_Task goal_: A word-for-word transcript of the closing lines is required: from the one with "#96, due: Oct 28 -> Oct 20" through the final line of the data.

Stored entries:
__________
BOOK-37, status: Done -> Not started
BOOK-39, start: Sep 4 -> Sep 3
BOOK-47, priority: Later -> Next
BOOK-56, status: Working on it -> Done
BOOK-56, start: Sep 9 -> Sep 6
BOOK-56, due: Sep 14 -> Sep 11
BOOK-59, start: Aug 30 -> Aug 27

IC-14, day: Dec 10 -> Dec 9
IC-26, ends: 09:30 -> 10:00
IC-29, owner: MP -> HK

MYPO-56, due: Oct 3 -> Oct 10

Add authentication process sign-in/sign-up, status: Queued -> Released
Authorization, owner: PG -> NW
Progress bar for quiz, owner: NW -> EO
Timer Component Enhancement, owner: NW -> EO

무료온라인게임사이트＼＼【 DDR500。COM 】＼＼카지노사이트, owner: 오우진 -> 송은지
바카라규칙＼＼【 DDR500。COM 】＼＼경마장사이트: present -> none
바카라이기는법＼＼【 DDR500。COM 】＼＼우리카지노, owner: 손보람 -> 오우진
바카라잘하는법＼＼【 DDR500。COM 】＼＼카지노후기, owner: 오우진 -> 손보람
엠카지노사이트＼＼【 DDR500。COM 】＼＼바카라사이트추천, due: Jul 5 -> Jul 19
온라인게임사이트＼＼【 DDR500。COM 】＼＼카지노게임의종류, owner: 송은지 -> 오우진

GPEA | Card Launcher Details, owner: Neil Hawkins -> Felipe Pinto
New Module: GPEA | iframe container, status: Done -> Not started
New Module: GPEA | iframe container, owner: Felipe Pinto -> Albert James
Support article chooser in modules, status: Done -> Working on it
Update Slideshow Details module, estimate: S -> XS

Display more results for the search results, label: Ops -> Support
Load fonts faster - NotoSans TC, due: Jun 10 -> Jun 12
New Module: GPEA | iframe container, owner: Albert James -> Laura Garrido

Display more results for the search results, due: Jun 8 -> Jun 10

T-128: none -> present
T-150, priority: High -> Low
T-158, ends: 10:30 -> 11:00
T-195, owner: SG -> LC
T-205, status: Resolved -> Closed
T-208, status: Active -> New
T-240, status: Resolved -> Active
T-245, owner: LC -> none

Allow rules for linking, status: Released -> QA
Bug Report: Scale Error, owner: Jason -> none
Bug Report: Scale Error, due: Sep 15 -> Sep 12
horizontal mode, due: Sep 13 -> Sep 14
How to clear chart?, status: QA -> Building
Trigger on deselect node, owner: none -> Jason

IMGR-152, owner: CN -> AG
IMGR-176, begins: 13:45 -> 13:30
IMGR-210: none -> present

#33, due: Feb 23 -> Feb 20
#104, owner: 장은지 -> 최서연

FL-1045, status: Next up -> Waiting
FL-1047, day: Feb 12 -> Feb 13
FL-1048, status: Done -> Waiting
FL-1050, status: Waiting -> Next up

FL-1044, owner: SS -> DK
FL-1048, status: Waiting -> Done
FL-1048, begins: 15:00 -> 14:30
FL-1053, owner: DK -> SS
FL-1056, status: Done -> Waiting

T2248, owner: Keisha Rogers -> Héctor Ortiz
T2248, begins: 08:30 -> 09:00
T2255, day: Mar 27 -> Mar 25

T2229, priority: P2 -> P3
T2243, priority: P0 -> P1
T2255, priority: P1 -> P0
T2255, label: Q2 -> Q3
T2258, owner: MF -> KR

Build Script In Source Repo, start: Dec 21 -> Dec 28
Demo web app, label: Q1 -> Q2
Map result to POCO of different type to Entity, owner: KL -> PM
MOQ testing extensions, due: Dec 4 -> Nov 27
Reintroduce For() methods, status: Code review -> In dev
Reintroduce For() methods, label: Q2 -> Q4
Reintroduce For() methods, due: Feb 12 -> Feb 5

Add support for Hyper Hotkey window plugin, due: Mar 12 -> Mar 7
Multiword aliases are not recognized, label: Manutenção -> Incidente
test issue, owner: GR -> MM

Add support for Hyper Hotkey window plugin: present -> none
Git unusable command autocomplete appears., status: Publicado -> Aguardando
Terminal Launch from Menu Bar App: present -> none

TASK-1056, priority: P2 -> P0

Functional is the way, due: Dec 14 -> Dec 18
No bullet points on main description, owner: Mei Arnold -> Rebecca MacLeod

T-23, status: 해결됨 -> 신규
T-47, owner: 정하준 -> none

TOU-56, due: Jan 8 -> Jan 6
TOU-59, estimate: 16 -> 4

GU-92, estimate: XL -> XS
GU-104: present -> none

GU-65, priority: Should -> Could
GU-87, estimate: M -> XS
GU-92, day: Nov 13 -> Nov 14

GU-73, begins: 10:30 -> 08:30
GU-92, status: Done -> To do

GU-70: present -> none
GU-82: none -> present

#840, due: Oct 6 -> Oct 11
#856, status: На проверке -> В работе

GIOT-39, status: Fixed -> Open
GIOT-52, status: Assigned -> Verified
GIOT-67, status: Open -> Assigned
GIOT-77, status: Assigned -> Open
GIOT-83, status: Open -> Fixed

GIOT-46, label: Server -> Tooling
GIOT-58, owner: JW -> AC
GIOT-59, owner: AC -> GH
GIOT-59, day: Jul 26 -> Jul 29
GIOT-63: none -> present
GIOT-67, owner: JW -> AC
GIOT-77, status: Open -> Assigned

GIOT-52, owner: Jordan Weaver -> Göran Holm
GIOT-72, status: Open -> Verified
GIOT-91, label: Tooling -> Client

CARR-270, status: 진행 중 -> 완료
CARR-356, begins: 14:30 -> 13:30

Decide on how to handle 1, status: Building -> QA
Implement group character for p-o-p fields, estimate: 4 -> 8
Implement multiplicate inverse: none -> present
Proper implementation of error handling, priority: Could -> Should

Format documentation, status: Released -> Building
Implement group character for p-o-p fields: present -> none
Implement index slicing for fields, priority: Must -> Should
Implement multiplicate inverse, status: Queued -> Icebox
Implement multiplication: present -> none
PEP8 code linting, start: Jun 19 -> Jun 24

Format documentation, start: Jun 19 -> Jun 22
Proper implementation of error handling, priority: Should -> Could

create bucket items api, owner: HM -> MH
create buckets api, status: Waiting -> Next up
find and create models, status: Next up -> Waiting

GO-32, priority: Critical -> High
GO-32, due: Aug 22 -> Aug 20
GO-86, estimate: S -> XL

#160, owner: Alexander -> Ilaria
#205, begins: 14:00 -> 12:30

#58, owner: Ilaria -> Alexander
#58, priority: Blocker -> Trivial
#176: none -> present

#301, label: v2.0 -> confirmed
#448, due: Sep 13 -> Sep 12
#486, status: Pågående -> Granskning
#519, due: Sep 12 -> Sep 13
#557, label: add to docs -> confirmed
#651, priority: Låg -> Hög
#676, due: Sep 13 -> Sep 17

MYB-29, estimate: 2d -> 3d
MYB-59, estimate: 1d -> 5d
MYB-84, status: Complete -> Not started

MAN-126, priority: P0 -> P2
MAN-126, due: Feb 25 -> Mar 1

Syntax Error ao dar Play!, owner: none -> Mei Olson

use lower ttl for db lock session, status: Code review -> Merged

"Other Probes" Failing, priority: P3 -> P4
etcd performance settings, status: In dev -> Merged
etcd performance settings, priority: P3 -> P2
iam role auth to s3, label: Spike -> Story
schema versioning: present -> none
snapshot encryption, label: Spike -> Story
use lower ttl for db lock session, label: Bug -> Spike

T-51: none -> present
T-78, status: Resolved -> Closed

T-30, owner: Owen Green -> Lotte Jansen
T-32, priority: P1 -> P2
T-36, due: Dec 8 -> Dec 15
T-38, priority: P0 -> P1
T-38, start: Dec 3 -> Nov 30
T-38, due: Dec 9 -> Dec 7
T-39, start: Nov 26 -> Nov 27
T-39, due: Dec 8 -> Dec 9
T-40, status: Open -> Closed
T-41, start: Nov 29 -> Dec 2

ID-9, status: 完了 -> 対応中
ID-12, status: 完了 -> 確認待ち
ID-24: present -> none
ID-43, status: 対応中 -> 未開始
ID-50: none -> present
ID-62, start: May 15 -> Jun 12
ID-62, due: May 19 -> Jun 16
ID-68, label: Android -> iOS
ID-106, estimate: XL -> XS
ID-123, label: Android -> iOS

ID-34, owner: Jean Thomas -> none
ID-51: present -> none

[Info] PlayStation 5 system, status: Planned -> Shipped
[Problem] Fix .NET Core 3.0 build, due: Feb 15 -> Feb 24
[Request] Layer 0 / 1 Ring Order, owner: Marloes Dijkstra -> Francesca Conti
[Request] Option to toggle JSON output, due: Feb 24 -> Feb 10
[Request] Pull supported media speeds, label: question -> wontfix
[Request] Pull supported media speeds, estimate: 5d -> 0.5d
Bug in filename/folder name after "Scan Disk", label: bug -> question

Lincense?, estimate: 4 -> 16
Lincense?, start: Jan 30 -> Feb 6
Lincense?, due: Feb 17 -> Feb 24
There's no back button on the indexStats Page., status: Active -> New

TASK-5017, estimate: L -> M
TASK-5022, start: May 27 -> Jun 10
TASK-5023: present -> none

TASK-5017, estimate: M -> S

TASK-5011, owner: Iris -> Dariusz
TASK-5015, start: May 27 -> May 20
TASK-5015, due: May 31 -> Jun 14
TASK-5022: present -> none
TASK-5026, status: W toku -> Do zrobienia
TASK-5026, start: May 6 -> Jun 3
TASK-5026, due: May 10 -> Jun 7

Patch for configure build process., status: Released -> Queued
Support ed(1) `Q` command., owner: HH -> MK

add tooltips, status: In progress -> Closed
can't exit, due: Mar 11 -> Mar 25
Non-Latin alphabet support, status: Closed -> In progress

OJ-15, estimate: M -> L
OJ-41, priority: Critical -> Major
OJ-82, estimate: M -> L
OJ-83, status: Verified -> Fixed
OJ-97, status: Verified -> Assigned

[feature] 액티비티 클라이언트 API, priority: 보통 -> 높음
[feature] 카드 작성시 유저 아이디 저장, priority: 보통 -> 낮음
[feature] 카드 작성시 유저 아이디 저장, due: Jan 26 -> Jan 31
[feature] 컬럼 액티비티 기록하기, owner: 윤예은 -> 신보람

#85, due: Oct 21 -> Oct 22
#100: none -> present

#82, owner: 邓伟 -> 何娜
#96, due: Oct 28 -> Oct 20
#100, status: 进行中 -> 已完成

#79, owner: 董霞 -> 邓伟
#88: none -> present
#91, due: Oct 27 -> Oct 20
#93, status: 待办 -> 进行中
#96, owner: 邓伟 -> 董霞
__________
_Solution for this task_:
#96, due: Oct 28 -> Oct 20
#100, status: 进行中 -> 已完成

#79, owner: 董霞 -> 邓伟
#88: none -> present
#91, due: Oct 27 -> Oct 20
#93, status: 待办 -> 进行中
#96, owner: 邓伟 -> 董霞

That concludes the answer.